Exercise description
Put every line of the material below into a JSON list of strings, one string per line, and leave out any blank lines.

(Stored entries)
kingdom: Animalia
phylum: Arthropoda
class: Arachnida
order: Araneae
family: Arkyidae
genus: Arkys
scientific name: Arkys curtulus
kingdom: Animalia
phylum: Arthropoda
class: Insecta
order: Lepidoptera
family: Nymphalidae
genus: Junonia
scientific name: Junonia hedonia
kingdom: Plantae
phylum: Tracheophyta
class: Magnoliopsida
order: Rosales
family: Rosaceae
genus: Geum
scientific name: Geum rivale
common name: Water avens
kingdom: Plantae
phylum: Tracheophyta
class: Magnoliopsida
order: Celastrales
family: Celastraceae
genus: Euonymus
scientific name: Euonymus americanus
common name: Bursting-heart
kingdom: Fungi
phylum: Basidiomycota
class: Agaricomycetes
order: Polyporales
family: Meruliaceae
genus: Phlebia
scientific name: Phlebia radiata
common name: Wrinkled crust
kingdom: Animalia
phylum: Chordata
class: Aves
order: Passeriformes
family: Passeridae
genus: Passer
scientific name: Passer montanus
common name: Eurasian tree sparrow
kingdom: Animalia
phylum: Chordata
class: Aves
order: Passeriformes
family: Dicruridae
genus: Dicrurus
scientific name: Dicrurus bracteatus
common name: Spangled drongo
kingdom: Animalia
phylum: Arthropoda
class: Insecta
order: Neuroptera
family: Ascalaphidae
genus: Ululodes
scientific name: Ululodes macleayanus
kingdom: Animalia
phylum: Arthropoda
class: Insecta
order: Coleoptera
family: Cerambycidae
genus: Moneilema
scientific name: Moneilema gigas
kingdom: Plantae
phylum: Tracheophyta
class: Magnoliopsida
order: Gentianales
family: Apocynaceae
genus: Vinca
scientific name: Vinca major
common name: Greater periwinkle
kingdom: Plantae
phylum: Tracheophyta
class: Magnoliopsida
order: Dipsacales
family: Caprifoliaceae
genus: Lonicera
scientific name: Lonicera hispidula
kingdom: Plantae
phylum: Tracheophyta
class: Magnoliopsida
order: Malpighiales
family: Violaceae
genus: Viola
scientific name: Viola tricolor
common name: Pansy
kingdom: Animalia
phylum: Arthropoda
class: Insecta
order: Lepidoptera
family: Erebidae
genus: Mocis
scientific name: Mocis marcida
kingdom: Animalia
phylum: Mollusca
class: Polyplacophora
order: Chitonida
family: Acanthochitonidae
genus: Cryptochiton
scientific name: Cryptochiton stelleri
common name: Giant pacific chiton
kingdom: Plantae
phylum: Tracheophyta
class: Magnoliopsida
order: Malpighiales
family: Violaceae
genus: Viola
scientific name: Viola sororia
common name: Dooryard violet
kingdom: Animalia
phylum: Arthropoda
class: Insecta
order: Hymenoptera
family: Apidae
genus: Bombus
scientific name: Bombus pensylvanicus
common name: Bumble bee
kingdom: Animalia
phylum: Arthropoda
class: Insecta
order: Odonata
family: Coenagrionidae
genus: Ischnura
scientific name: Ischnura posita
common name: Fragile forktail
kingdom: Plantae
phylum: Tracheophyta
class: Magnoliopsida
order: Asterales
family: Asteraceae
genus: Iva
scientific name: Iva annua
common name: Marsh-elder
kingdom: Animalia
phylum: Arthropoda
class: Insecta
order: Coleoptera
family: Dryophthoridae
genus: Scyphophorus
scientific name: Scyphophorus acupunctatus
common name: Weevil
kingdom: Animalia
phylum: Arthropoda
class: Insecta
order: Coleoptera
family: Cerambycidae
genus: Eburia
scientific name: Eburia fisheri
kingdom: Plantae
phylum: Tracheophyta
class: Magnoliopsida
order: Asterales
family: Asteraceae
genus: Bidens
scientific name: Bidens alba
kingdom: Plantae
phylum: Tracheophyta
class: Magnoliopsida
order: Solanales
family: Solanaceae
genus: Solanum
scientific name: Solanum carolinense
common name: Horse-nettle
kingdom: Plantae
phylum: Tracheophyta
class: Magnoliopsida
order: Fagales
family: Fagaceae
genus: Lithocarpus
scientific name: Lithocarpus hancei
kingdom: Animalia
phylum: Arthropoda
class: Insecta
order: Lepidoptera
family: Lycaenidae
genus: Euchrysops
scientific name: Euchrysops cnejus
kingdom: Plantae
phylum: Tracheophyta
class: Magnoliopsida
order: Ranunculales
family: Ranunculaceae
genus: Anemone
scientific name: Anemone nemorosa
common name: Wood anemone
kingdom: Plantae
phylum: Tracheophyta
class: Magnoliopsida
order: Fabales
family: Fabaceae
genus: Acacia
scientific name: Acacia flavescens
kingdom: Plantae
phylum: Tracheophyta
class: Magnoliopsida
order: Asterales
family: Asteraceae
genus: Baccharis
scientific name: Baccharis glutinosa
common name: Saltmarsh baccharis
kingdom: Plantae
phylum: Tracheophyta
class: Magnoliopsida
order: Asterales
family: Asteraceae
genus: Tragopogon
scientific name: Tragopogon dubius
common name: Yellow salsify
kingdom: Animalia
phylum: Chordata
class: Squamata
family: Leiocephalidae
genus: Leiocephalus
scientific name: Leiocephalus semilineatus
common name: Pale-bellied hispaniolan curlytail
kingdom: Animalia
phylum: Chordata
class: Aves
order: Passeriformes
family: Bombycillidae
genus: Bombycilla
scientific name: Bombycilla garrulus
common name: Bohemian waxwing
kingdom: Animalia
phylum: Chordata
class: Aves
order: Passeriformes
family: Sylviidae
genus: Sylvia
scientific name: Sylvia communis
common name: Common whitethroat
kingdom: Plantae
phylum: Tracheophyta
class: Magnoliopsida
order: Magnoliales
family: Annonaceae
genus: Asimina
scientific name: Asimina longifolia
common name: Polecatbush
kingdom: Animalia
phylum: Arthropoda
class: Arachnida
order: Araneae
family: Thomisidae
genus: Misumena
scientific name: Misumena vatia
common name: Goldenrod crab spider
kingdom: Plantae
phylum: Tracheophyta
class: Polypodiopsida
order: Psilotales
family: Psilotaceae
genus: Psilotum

Final answer
[
  "kingdom: Animalia",
  "phylum: Arthropoda",
  "class: Arachnida",
  "order: Araneae",
  "family: Arkyidae",
  "genus: Arkys",
  "scientific name: Arkys curtulus",
  "kingdom: Animalia",
  "phylum: Arthropoda",
  "class: Insecta",
  "order: Lepidoptera",
  "family: Nymphalidae",
  "genus: Junonia",
  "scientific name: Junonia hedonia",
  "kingdom: Plantae",
  "phylum: Tracheophyta",
  "class: Magnoliopsida",
  "order: Rosales",
  "family: Rosaceae",
  "genus: Geum",
  "scientific name: Geum rivale",
  "common name: Water avens",
  "kingdom: Plantae",
  "phylum: Tracheophyta",
  "class: Magnoliopsida",
  "order: Celastrales",
  "family: Celastraceae",
  "genus: Euonymus",
  "scientific name: Euonymus americanus",
  "common name: Bursting-heart",
  "kingdom: Fungi",
  "phylum: Basidiomycota",
  "class: Agaricomycetes",
  "order: Polyporales",
  "family: Meruliaceae",
  "genus: Phlebia",
  "scientific name: Phlebia radiata",
  "common name: Wrinkled crust",
  "kingdom: Animalia",
  "phylum: Chordata",
  "class: Aves",
  "order: Passeriformes",
  "family: Passeridae",
  "genus: Passer",
  "scientific name: Passer montanus",
  "common name: Eurasian tree sparrow",
  "kingdom: Animalia",
  "phylum: Chordata",
  "class: Aves",
  "order: Passeriformes",
  "family: Dicruridae",
  "genus: Dicrurus",
  "scientific name: Dicrurus bracteatus",
  "common name: Spangled drongo",
  "kingdom: Animalia",
  "phylum: Arthropoda",
  "class: Insecta",
  "order: Neuroptera",
  "family: Ascalaphidae",
  "genus: Ululodes",
  "scientific name: Ululodes macleayanus",
  "kingdom: Animalia",
  "phylum: Arthropoda",
  "class: Insecta",
  "order: Coleoptera",
  "family: Cerambycidae",
  "genus: Moneilema",
  "scientific name: Moneilema gigas",
  "kingdom: Plantae",
  "phylum: Tracheophyta",
  "class: Magnoliopsida",
  "order: Gentianales",
  "family: Apocynaceae",
  "genus: Vinca",
  "scientific name: Vinca major",
  "common name: Greater periwinkle",
  "kingdom: Plantae",
  "phylum: Tracheophyta",
  "class: Magnoliopsida",
  "order: Dipsacales",
  "family: Caprifoliaceae",
  "genus: Lonicera",
  "scientific name: Lonicera hispidula",
  "kingdom: Plantae",
  "phylum: Tracheophyta",
  "class: Magnoliopsida",
  "order: Malpighiales",
  "family: Violaceae",
  "genus: Viola",
  "scientific name: Viola tricolor",
  "common name: Pansy",
  "kingdom: Animalia",
  "phylum: Arthropoda",
  "class: Insecta",
  "order: Lepidoptera",
  "family: Erebidae",
  "genus: Mocis",
  "scientific name: Mocis marcida",
  "kingdom: Animalia",
  "phylum: Mollusca",
  "class: Polyplacophora",
  "order: Chitonida",
  "family: Acanthochitonidae",
  "genus: Cryptochiton",
  "scientific name: Cryptochiton stelleri",
  "common name: Giant pacific chiton",
  "kingdom: Plantae",
  "phylum: Tracheophyta",
  "class: Magnoliopsida",
  "order: Malpighiales",
  "family: Violaceae",
  "genus: Viola",
  "scientific name: Viola sororia",
  "common name: Dooryard violet",
  "kingdom: Animalia",
  "phylum: Arthropoda",
  "class: Insecta",
  "order: Hymenoptera",
  "family: Apidae",
  "genus: Bombus",
  "scientific name: Bombus pensylvanicus",
  "common name: Bumble bee",
  "kingdom: Animalia",
  "phylum: Arthropoda",
  "class: Insecta",
  "order: Odonata",
  "family: Coenagrionidae",
  "genus: Ischnura",
  "scientific name: Ischnura posita",
  "common name: Fragile forktail",
  "kingdom: Plantae",
  "phylum: Tracheophyta",
  "class: Magnoliopsida",
  "order: Asterales",
  "family: Asteraceae",
  "genus: Iva",
  "scientific name: Iva annua",
  "common name: Marsh-elder",
  "kingdom: Animalia",
  "phylum: Arthropoda",
  "class: Insecta",
  "order: Coleoptera",
  "family: Dryophthoridae",
  "genus: Scyphophorus",
  "scientific name: Scyphophorus acupunctatus",
  "common name: Weevil",
  "kingdom: Animalia",
  "phylum: Arthropoda",
  "class: Insecta",
  "order: Coleoptera",
  "family: Cerambycidae",
  "genus: Eburia",
  "scientific name: Eburia fisheri",
  "kingdom: Plantae",
  "phylum: Tracheophyta",
  "class: Magnoliopsida",
  "order: Asterales",
  "family: Asteraceae",
  "genus: Bidens",
  "scientific name: Bidens alba",
  "kingdom: Plantae",
  "phylum: Tracheophyta",
  "class: Magnoliopsida",
  "order: Solanales",
  "family: Solanaceae",
  "genus: Solanum",
  "scientific name: Solanum carolinense",
  "common name: Horse-nettle",
  "kingdom: Plantae",
  "phylum: Tracheophyta",
  "class: Magnoliopsida",
  "order: Fagales",
  "family: Fagaceae",
  "genus: Lithocarpus",
  "scientific name: Lithocarpus hancei",
  "kingdom: Animalia",
  "phylum: Arthropoda",
  "class: Insecta",
  "order: Lepidoptera",
  "family: Lycaenidae",
  "genus: Euchrysops",
  "scientific name: Euchrysops cnejus",
  "kingdom: Plantae",
  "phylum: Tracheophyta",
  "class: Magnoliopsida",
  "order: Ranunculales",
  "family: Ranunculaceae",
  "genus: Anemone",
  "scientific name: Anemone nemorosa",
  "common name: Wood anemone",
  "kingdom: Plantae",
  "phylum: Tracheophyta",
  "class: Magnoliopsida",
  "order: Fabales",
  "family: Fabaceae",
  "genus: Acacia",
  "scientific name: Acacia flavescens",
  "kingdom: Plantae",
  "phylum: Tracheophyta",
  "class: Magnoliopsida",
  "order: Asterales",
  "family: Asteraceae",
  "genus: Baccharis",
  "scientific name: Baccharis glutinosa",
  "common name: Saltmarsh baccharis",
  "kingdom: Plantae",
  "phylum: Tracheophyta",
  "class: Magnoliopsida",
  "order: Asterales",
  "family: Asteraceae",
  "genus: Tragopogon",
  "scientific name: Tragopogon dubius",
  "common name: Yellow salsify",
  "kingdom: Animalia",
  "phylum: Chordata",
  "class: Squamata",
  "family: Leiocephalidae",
  "genus: Leiocephalus",
  "scientific name: Leiocephalus semilineatus",
  "common name: Pale-bellied hispaniolan curlytail",
  "kingdom: Animalia",
  "phylum: Chordata",
  "class: Aves",
  "order: Passeriformes",
  "family: Bombycillidae",
  "genus: Bombycilla",
  "scientific name: Bombycilla garrulus",
  "common name: Bohemian waxwing",
  "kingdom: Animalia",
  "phylum: Chordata",
  "class: Aves",
  "order: Passeriformes",
  "family: Sylviidae",
  "genus: Sylvia",
  "scientific name: Sylvia communis",
  "common name: Common whitethroat",
  "kingdom: Plantae",
  "phylum: Tracheophyta",
  "class: Magnoliopsida",
  "order: Magnoliales",
  "family: Annonaceae",
  "genus: Asimina",
  "scientific name: Asimina longifolia",
  "common name: Polecatbush",
  "kingdom: Animalia",
  "phylum: Arthropoda",
  "class: Arachnida",
  "order: Araneae",
  "family: Thomisidae",
  "genus: Misumena",
  "scientific name: Misumena vatia",
  "common name: Goldenrod crab spider",
  "kingdom: Plantae",
  "phylum: Tracheophyta",
  "class: Polypodiopsida",
  "order: Psilotales",
  "family: Psilotaceae",
  "genus: Psilotum"
]